§ **WHAT THE TASK REQUIRES**
Reproduce all of the entries character for character, while leaving out any pictures they contain.

§ **RECORD EXTRACTS**
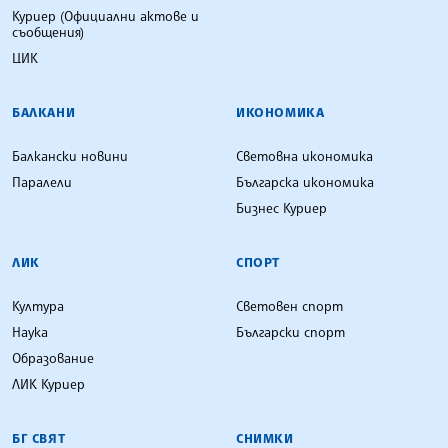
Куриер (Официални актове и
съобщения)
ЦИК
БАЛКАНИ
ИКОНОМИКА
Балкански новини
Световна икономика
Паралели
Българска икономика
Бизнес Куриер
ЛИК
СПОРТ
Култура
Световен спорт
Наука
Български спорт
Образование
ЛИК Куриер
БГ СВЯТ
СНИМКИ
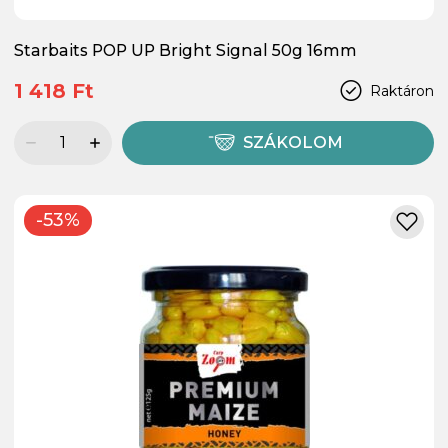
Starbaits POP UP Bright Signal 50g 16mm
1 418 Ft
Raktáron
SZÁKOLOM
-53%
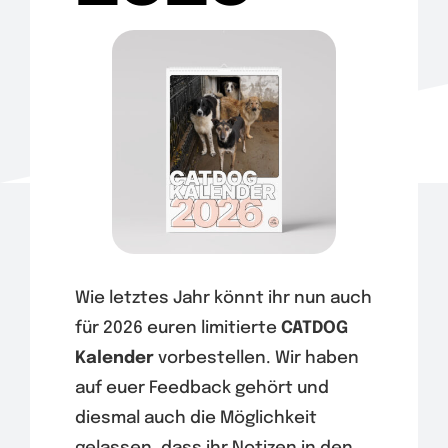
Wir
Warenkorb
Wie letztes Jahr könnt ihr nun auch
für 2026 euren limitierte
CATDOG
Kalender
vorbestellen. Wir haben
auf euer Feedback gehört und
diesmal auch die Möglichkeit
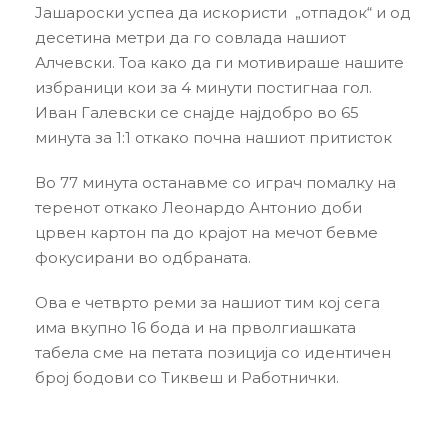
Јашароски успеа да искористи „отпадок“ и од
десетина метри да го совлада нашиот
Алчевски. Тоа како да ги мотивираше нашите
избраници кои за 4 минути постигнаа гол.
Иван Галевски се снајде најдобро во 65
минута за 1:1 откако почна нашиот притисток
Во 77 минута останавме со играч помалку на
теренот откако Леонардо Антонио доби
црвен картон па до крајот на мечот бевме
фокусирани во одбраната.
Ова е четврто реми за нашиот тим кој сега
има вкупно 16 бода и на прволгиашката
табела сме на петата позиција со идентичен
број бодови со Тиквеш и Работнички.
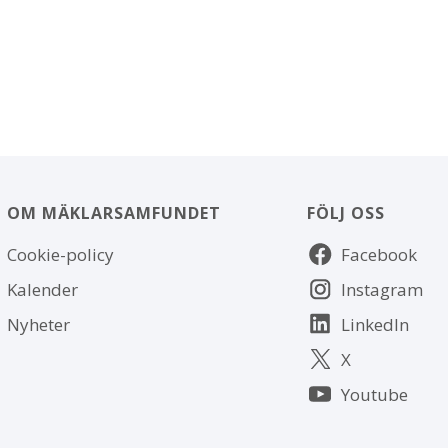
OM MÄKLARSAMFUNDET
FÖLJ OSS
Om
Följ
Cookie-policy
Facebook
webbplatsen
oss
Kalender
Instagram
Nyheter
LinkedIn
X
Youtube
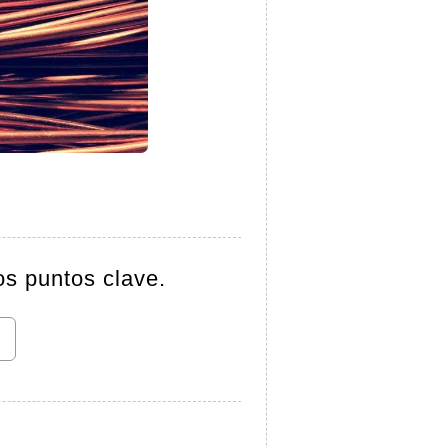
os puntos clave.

§ **EXPECTED OUTPUT**
Куриер (Официални актове и
съобщения)
ЦИК
БАЛКАНИ
ИКОНОМИКА
Балкански новини
Световна икономика
Паралели
Българска икономика
Бизнес Куриер
ЛИК
СПОРТ
Култура
Световен спорт
Наука
Български спорт
Образование
ЛИК Куриер
БГ СВЯТ
СНИМКИ
Starbaits POP UP Bright Signal 50g 16mm
1 418 Ft
Raktáron
SZÁKOLOM
-53%
Wir
Warenkorb
Wie letztes Jahr könnt ihr nun auch
für 2026 euren limitierte
CATDOG
Kalender
vorbestellen. Wir haben
auf euer Feedback gehört und
diesmal auch die Möglichkeit
Јашароски успеа да искористи „отпадок“ и од
десетина метри да го совлада нашиот
Алчевски. Тоа како да ги мотивираше нашите
избраници кои за 4 минути постигнаа гол.
Иван Галевски се снајде најдобро во 65
минута за 1:1 откако почна нашиот притисток
Во 77 минута останавме со играч помалку на
теренот откако Леонардо Антонио доби
црвен картон па до крајот на мечот бевме
фокусирани во одбраната.
Ова е четврто реми за нашиот тим кој сега
има вкупно 16 бода и на прволгиашката
табела сме на петата позиција со идентичен
број бодови со Тиквеш и Работнички.
OM MÄKLARSAMFUNDET
FÖLJ OSS
Om
Följ
Cookie-policy
Facebook
webbplatsen
oss
Kalender
Instagram
Nyheter
LinkedIn
X
Youtube
os puntos clave.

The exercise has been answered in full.